Witness accounts and more recent forensic analysis support the view that more bullets were fired at the scene than Sirhan could have had in his gun.
Sirhan’s .22 Iver-Johnson revolver could only hold eight bullets, yet as many as 13 shots may have been fired at the scene. Two FBI investigators who attended the crime scene right after the assassination stated that they had discovered two bullets in a door frame – bullets that were not mentioned in the LAPD’s report.
“If a second gun is not firing, there cannot be any bullet holes in the wooden door frames,” explains William Klaber, a journalist and writer who has studied the case extensively. “So the police take those door frames down and they bring them to the police station to do work on them. It turns out these bullets represent too many bullets. Sirhan’s gun holds eight bullets.”
Robert Kennedy’s death, like the 1963 assassination of his older brother, President John F Kennedy, has been the subject of many conspiracy theories.
One suggests that if Bobby were ever elected president, it’s almost certain he would have ordered a fresh investigation into his brother’s assassination, unconvinced as he was by the official version in the Warren Commission report. Other theories include had Robert Kennedy been elected president, he would have taken steps to end the war in Vietnam.

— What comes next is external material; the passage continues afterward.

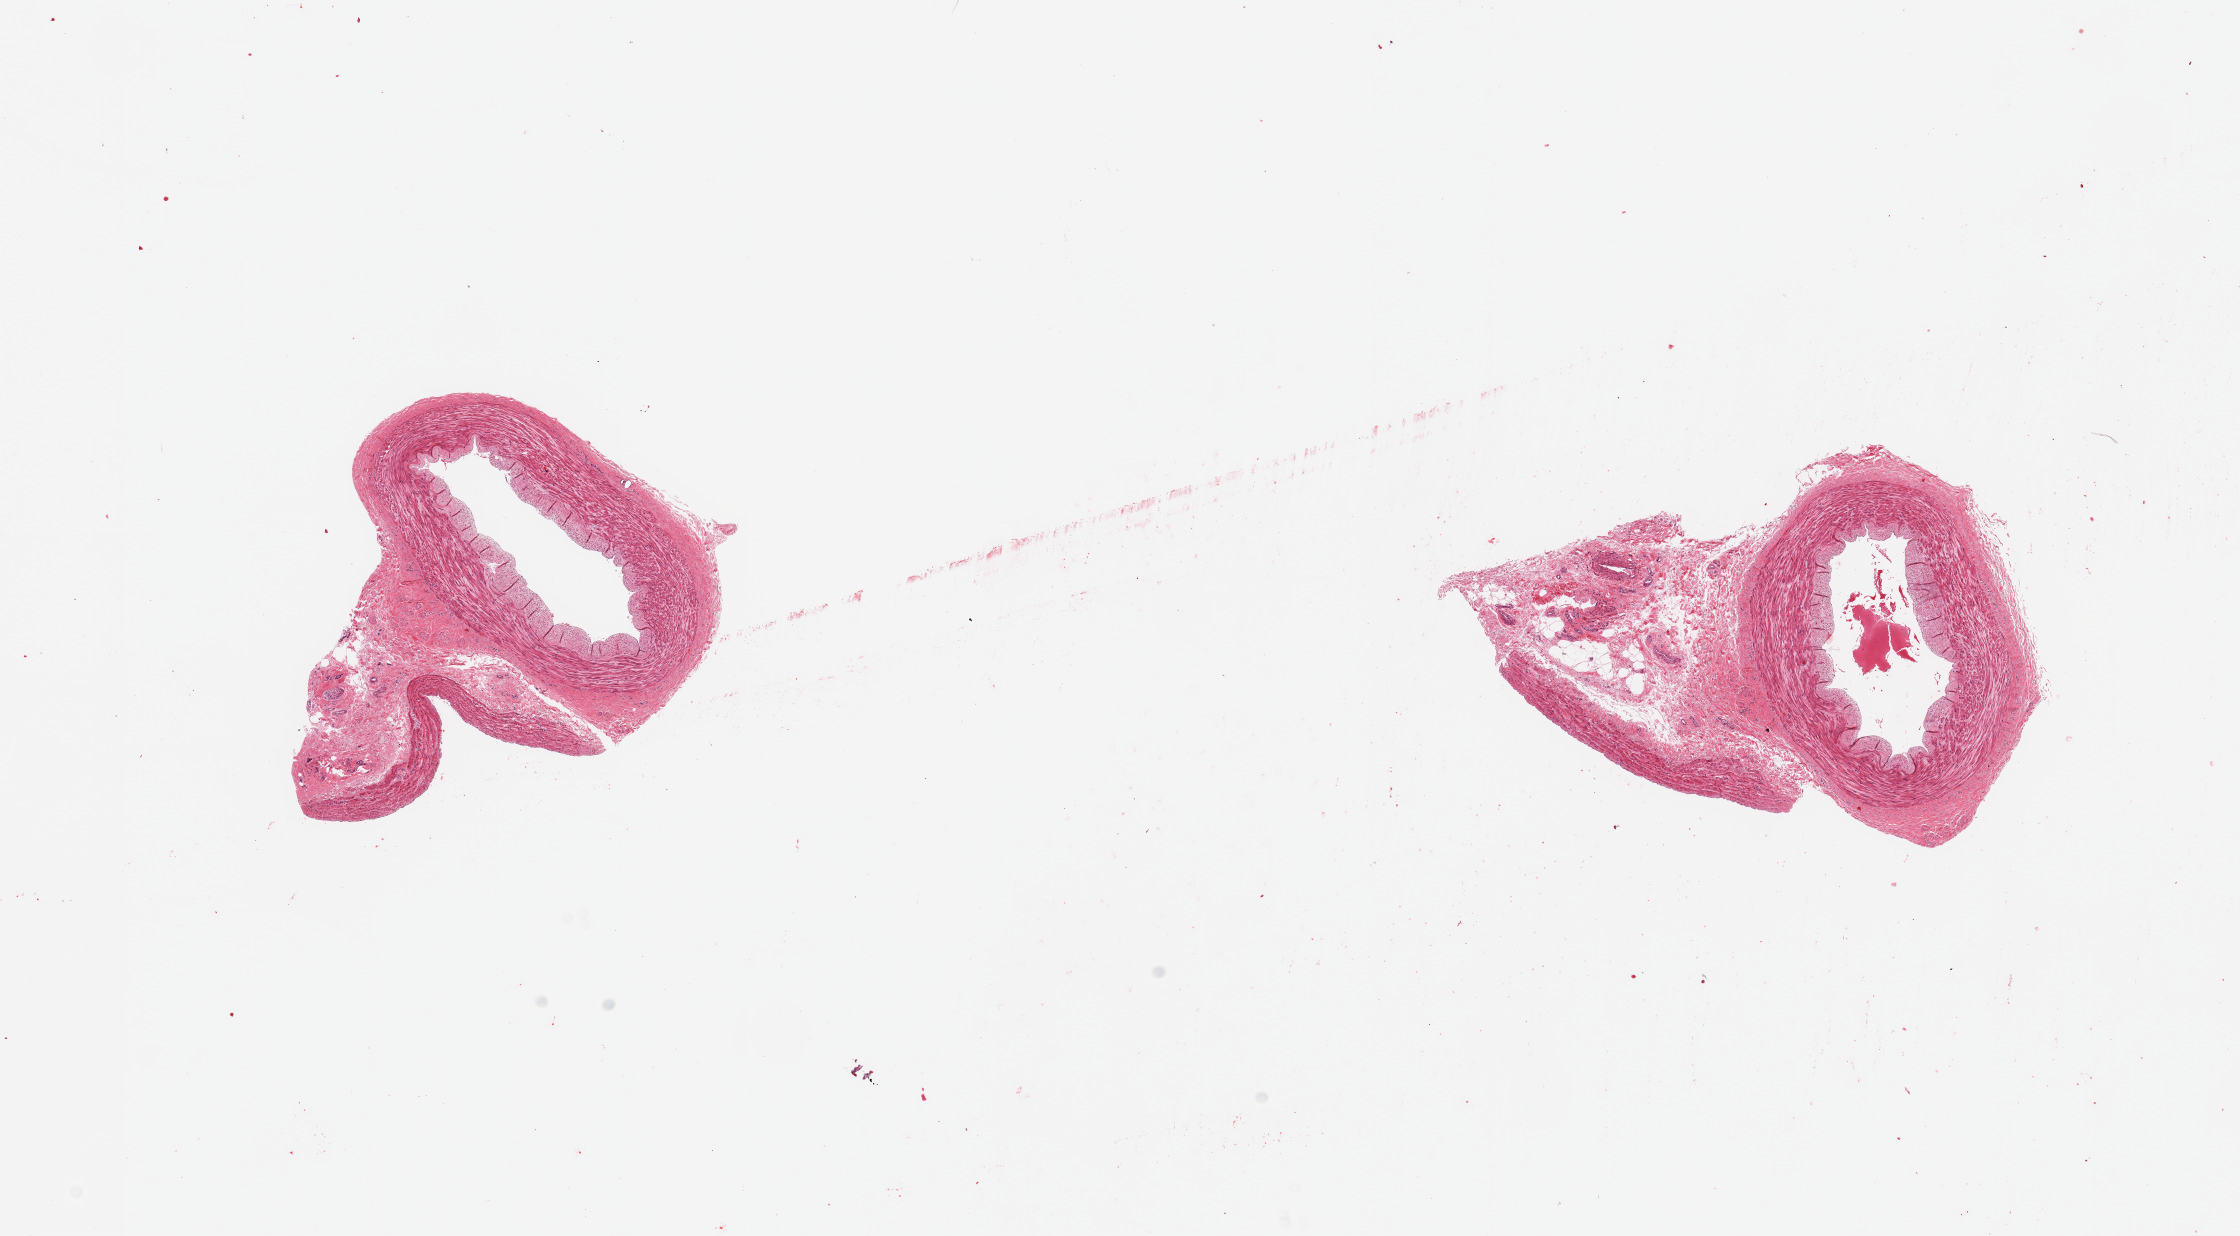
Whole-slide image, H&E stain, shown as a low-resolution overview of the whole scanned area (about 17.7 x 9.8 mm, acquisition: 20x scan). PAXgene-fixed, paraffin-embedded tissue. Section of tibial artery (target tissue). Donor tissue sample.
- reviewer comment on this tissue sample: 2 pieces; thin fibrous intimal plaques; 20% & 40% fibrofatty external stroma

RFK was a principled politician, a New York senator who cared about poverty in the south and racial segregation everywhere. His ideals of a more equal society were never realised but the scale of grief following his death showed how much people appreciated him.
After his body had been flown from California to New York, it was put on board a train to Washington, DC for burial next to his brother John at Arlington National Cemetery – and the railway line was lined with millions of mourners. The journey, however, to establish clearly how he died is still incomplete.